Il secondo è il soave sonetto con cui pochi anni dopo Eleonora Fonseca Pimentel, la mitica musa di quella tragica farsa che fu la Rivoluzione Napoletana del 1799 – rivolgendosi a Maria Carolina d’Asburgo, sorella di Maria Antonietta e, in quanto moglie di Ferdinando IV di Borbone, regina di Napoli, che l’aveva un tempo onorata della sua benevolenza ammettendola anche a corte, e invitandola persino a scrivere e declamare delle odi in onore di Re Nasone, dopo averle simpaticamente affibbiato gli appellativi di “Rediviva Poppea” e “tribade impura”, ossia puttana e lesbica – le promise che anche la sua testa, come quella di sua sorella, sarebbe stata ben presto offerta alla ghigliottina. Ecco la gentile poesiola: “Rediviva Poppea, tribade impura,/d’imbecille tiranno empia consorte,/stringi pur quanto vuoi nostra ritorta,/l’umanità calpesta e la natura./Credi il soglio così premer sicura/e stringer lieto il ciuffo della sorte?/Folle!
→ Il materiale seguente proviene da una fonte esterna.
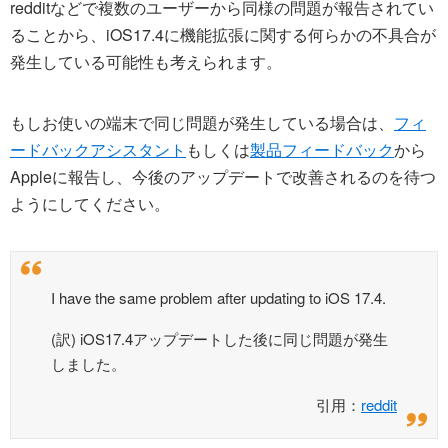
redditなどで複数のユーザーから同様の問題が報告されてい
ることから、iOS17.4に機能拡張に関する何らかの不具合が
発生している可能性も考えられます。
もしお使いの端末で同じ問題が発生している場合は、
フィ
ードバックアシスタント
もしくは
製品フィードバック
から
Appleに報告し、今後のアップデートで改善されるのを待つ
ようにしてください。
I have the same problem after updating to iOS 17.4.
(訳) iOS17.4アップデートした後に同じ問題が発生
しました。
引用：
reddit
E non sai ch’entro in nube oscura/quanto compresso è il tuon scoppia più forte?/Al par di te mové guerra e tempesta/sul franco oppresso la tua infame suora/finché al suolo rotò la indegna testa.../E tu, chissà? Tardar ben può, ma l’ora/segreta è in ciel ed un sol filo arresta/la scure appesa sul tuo capo ancora”.

È irriguardoso scorgere in questi versi orripilanti una potente espressione di tutte le nobili passioni (risentimento, ingratitudine, invidia, bigotteria, ferocia sanguinaria, ipocrisia, grotteschi miraggi utopici, brama di potere) che s’intrecciano e si confondono nello spirito giacobino di tutti i tempi?